=== Section Start ===

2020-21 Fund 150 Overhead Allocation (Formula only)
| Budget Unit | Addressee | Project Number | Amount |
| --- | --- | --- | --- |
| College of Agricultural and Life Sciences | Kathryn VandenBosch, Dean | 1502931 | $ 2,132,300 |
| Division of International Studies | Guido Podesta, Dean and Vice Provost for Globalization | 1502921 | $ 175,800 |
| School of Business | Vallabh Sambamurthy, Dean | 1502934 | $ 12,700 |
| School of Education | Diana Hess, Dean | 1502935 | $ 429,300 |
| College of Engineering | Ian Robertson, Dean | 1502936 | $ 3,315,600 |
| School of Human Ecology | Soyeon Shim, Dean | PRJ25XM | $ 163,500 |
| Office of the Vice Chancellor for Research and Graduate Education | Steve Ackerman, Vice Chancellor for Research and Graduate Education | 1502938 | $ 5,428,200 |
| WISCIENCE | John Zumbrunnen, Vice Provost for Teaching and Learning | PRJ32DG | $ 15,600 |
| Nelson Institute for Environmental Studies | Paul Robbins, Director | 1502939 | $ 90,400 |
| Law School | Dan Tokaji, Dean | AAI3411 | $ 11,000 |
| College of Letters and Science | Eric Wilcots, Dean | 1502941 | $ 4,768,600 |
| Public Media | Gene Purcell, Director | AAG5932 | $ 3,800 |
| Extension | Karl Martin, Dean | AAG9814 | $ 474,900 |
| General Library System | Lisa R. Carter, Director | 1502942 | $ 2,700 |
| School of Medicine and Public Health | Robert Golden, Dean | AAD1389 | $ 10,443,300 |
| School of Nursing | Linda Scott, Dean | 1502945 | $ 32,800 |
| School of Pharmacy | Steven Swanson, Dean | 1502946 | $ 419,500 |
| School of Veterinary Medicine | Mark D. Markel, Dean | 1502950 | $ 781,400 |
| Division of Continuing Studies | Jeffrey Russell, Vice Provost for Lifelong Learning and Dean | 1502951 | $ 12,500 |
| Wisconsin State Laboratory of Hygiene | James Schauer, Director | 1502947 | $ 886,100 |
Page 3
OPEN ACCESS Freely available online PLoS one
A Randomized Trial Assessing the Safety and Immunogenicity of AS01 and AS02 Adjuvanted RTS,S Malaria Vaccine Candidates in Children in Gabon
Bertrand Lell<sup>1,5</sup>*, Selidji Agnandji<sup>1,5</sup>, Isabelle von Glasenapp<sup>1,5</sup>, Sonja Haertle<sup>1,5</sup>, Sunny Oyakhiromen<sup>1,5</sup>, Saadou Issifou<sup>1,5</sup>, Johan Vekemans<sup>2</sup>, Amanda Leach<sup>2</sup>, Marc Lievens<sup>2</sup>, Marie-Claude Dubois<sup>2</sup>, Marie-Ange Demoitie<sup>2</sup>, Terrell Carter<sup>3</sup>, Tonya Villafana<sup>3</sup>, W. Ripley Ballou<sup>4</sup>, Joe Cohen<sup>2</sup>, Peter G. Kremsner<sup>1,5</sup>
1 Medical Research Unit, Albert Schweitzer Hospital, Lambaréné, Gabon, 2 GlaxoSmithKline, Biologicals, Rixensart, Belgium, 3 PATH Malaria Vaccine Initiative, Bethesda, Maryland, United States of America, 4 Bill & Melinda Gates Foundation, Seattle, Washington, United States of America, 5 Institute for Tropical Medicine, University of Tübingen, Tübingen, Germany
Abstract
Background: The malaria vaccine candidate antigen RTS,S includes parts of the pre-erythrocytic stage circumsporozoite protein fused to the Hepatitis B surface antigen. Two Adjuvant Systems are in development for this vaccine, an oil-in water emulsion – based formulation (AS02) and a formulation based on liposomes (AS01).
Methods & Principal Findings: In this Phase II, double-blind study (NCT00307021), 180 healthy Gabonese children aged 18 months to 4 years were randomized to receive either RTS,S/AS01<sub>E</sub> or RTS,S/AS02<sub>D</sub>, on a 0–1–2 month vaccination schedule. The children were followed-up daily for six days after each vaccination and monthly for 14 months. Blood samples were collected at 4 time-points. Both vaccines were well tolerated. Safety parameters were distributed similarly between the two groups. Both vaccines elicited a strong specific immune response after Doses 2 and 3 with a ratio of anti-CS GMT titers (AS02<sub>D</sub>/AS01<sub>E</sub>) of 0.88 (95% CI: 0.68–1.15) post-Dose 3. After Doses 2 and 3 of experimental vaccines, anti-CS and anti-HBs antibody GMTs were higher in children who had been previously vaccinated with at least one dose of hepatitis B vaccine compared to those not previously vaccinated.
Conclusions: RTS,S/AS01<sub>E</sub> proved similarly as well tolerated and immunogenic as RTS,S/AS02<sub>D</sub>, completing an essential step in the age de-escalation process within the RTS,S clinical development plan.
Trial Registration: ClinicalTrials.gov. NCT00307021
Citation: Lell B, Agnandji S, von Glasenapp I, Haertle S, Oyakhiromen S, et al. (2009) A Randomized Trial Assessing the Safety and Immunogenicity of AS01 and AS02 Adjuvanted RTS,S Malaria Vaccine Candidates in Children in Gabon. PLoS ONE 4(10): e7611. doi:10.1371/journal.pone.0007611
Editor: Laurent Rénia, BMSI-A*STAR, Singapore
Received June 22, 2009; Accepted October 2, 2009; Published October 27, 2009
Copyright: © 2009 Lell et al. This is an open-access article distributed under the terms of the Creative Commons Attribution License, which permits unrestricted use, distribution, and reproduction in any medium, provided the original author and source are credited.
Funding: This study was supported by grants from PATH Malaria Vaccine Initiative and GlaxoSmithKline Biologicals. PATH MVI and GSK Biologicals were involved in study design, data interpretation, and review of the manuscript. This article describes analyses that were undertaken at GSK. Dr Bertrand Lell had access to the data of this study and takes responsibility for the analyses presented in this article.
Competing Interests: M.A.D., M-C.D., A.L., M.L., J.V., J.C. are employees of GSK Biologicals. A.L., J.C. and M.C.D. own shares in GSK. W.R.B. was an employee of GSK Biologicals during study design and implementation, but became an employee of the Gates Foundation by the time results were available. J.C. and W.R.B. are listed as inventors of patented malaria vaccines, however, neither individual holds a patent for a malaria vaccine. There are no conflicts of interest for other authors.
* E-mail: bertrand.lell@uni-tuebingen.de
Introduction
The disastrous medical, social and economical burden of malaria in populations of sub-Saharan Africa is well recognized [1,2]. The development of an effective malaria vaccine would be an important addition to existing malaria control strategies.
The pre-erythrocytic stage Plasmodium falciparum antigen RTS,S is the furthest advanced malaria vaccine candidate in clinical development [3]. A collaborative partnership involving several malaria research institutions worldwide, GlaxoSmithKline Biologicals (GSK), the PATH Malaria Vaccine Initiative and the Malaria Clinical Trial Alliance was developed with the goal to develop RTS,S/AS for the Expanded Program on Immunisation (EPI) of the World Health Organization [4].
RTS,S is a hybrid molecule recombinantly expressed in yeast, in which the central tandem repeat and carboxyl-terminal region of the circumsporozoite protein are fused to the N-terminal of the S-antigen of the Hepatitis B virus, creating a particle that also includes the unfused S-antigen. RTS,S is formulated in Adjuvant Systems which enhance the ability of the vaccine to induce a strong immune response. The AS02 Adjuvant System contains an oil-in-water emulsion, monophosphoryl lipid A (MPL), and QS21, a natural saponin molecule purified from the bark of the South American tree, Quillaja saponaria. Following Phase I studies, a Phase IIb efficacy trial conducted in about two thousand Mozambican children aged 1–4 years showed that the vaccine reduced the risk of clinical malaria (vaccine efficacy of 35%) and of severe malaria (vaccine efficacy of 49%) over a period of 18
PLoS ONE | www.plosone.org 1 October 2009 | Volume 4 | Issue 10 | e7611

=== Section End ===

■ Your assignment: Your job is to reproduce the listing exactly.

■ Output:
2020-21 Fund 150 Overhead Allocation (Formula only)
| Budget Unit | Addressee | Project Number | Amount |
| --- | --- | --- | --- |
| College of Agricultural and Life Sciences | Kathryn VandenBosch, Dean | 1502931 | $ 2,132,300 |
| Division of International Studies | Guido Podesta, Dean and Vice Provost for Globalization | 1502921 | $ 175,800 |
| School of Business | Vallabh Sambamurthy, Dean | 1502934 | $ 12,700 |
| School of Education | Diana Hess, Dean | 1502935 | $ 429,300 |
| College of Engineering | Ian Robertson, Dean | 1502936 | $ 3,315,600 |
| School of Human Ecology | Soyeon Shim, Dean | PRJ25XM | $ 163,500 |
| Office of the Vice Chancellor for Research and Graduate Education | Steve Ackerman, Vice Chancellor for Research and Graduate Education | 1502938 | $ 5,428,200 |
| WISCIENCE | John Zumbrunnen, Vice Provost for Teaching and Learning | PRJ32DG | $ 15,600 |
| Nelson Institute for Environmental Studies | Paul Robbins, Director | 1502939 | $ 90,400 |
| Law School | Dan Tokaji, Dean | AAI3411 | $ 11,000 |
| College of Letters and Science | Eric Wilcots, Dean | 1502941 | $ 4,768,600 |
| Public Media | Gene Purcell, Director | AAG5932 | $ 3,800 |
| Extension | Karl Martin, Dean | AAG9814 | $ 474,900 |
| General Library System | Lisa R. Carter, Director | 1502942 | $ 2,700 |
| School of Medicine and Public Health | Robert Golden, Dean | AAD1389 | $ 10,443,300 |
| School of Nursing | Linda Scott, Dean | 1502945 | $ 32,800 |
| School of Pharmacy | Steven Swanson, Dean | 1502946 | $ 419,500 |
| School of Veterinary Medicine | Mark D. Markel, Dean | 1502950 | $ 781,400 |
| Division of Continuing Studies | Jeffrey Russell, Vice Provost for Lifelong Learning and Dean | 1502951 | $ 12,500 |
| Wisconsin State Laboratory of Hygiene | James Schauer, Director | 1502947 | $ 886,100 |
Page 3
OPEN ACCESS Freely available online PLoS one
A Randomized Trial Assessing the Safety and Immunogenicity of AS01 and AS02 Adjuvanted RTS,S Malaria Vaccine Candidates in Children in Gabon
Bertrand Lell<sup>1,5</sup>*, Selidji Agnandji<sup>1,5</sup>, Isabelle von Glasenapp<sup>1,5</sup>, Sonja Haertle<sup>1,5</sup>, Sunny Oyakhiromen<sup>1,5</sup>, Saadou Issifou<sup>1,5</sup>, Johan Vekemans<sup>2</sup>, Amanda Leach<sup>2</sup>, Marc Lievens<sup>2</sup>, Marie-Claude Dubois<sup>2</sup>, Marie-Ange Demoitie<sup>2</sup>, Terrell Carter<sup>3</sup>, Tonya Villafana<sup>3</sup>, W. Ripley Ballou<sup>4</sup>, Joe Cohen<sup>2</sup>, Peter G. Kremsner<sup>1,5</sup>
1 Medical Research Unit, Albert Schweitzer Hospital, Lambaréné, Gabon, 2 GlaxoSmithKline, Biologicals, Rixensart, Belgium, 3 PATH Malaria Vaccine Initiative, Bethesda, Maryland, United States of America, 4 Bill & Melinda Gates Foundation, Seattle, Washington, United States of America, 5 Institute for Tropical Medicine, University of Tübingen, Tübingen, Germany
Abstract
Background: The malaria vaccine candidate antigen RTS,S includes parts of the pre-erythrocytic stage circumsporozoite protein fused to the Hepatitis B surface antigen. Two Adjuvant Systems are in development for this vaccine, an oil-in water emulsion – based formulation (AS02) and a formulation based on liposomes (AS01).
Methods & Principal Findings: In this Phase II, double-blind study (NCT00307021), 180 healthy Gabonese children aged 18 months to 4 years were randomized to receive either RTS,S/AS01<sub>E</sub> or RTS,S/AS02<sub>D</sub>, on a 0–1–2 month vaccination schedule. The children were followed-up daily for six days after each vaccination and monthly for 14 months. Blood samples were collected at 4 time-points. Both vaccines were well tolerated. Safety parameters were distributed similarly between the two groups. Both vaccines elicited a strong specific immune response after Doses 2 and 3 with a ratio of anti-CS GMT titers (AS02<sub>D</sub>/AS01<sub>E</sub>) of 0.88 (95% CI: 0.68–1.15) post-Dose 3. After Doses 2 and 3 of experimental vaccines, anti-CS and anti-HBs antibody GMTs were higher in children who had been previously vaccinated with at least one dose of hepatitis B vaccine compared to those not previously vaccinated.
Conclusions: RTS,S/AS01<sub>E</sub> proved similarly as well tolerated and immunogenic as RTS,S/AS02<sub>D</sub>, completing an essential step in the age de-escalation process within the RTS,S clinical development plan.
Trial Registration: ClinicalTrials.gov. NCT00307021
Citation: Lell B, Agnandji S, von Glasenapp I, Haertle S, Oyakhiromen S, et al. (2009) A Randomized Trial Assessing the Safety and Immunogenicity of AS01 and AS02 Adjuvanted RTS,S Malaria Vaccine Candidates in Children in Gabon. PLoS ONE 4(10): e7611. doi:10.1371/journal.pone.0007611
Editor: Laurent Rénia, BMSI-A*STAR, Singapore
Received June 22, 2009; Accepted October 2, 2009; Published October 27, 2009
Copyright: © 2009 Lell et al. This is an open-access article distributed under the terms of the Creative Commons Attribution License, which permits unrestricted use, distribution, and reproduction in any medium, provided the original author and source are credited.
Funding: This study was supported by grants from PATH Malaria Vaccine Initiative and GlaxoSmithKline Biologicals. PATH MVI and GSK Biologicals were involved in study design, data interpretation, and review of the manuscript. This article describes analyses that were undertaken at GSK. Dr Bertrand Lell had access to the data of this study and takes responsibility for the analyses presented in this article.
Competing Interests: M.A.D., M-C.D., A.L., M.L., J.V., J.C. are employees of GSK Biologicals. A.L., J.C. and M.C.D. own shares in GSK. W.R.B. was an employee of GSK Biologicals during study design and implementation, but became an employee of the Gates Foundation by the time results were available. J.C. and W.R.B. are listed as inventors of patented malaria vaccines, however, neither individual holds a patent for a malaria vaccine. There are no conflicts of interest for other authors.
* E-mail: bertrand.lell@uni-tuebingen.de
Introduction
The disastrous medical, social and economical burden of malaria in populations of sub-Saharan Africa is well recognized [1,2]. The development of an effective malaria vaccine would be an important addition to existing malaria control strategies.
The pre-erythrocytic stage Plasmodium falciparum antigen RTS,S is the furthest advanced malaria vaccine candidate in clinical development [3]. A collaborative partnership involving several malaria research institutions worldwide, GlaxoSmithKline Biologicals (GSK), the PATH Malaria Vaccine Initiative and the Malaria Clinical Trial Alliance was developed with the goal to develop RTS,S/AS for the Expanded Program on Immunisation (EPI) of the World Health Organization [4].
RTS,S is a hybrid molecule recombinantly expressed in yeast, in which the central tandem repeat and carboxyl-terminal region of the circumsporozoite protein are fused to the N-terminal of the S-antigen of the Hepatitis B virus, creating a particle that also includes the unfused S-antigen. RTS,S is formulated in Adjuvant Systems which enhance the ability of the vaccine to induce a strong immune response. The AS02 Adjuvant System contains an oil-in-water emulsion, monophosphoryl lipid A (MPL), and QS21, a natural saponin molecule purified from the bark of the South American tree, Quillaja saponaria. Following Phase I studies, a Phase IIb efficacy trial conducted in about two thousand Mozambican children aged 1–4 years showed that the vaccine reduced the risk of clinical malaria (vaccine efficacy of 35%) and of severe malaria (vaccine efficacy of 49%) over a period of 18
PLoS ONE | www.plosone.org 1 October 2009 | Volume 4 | Issue 10 | e7611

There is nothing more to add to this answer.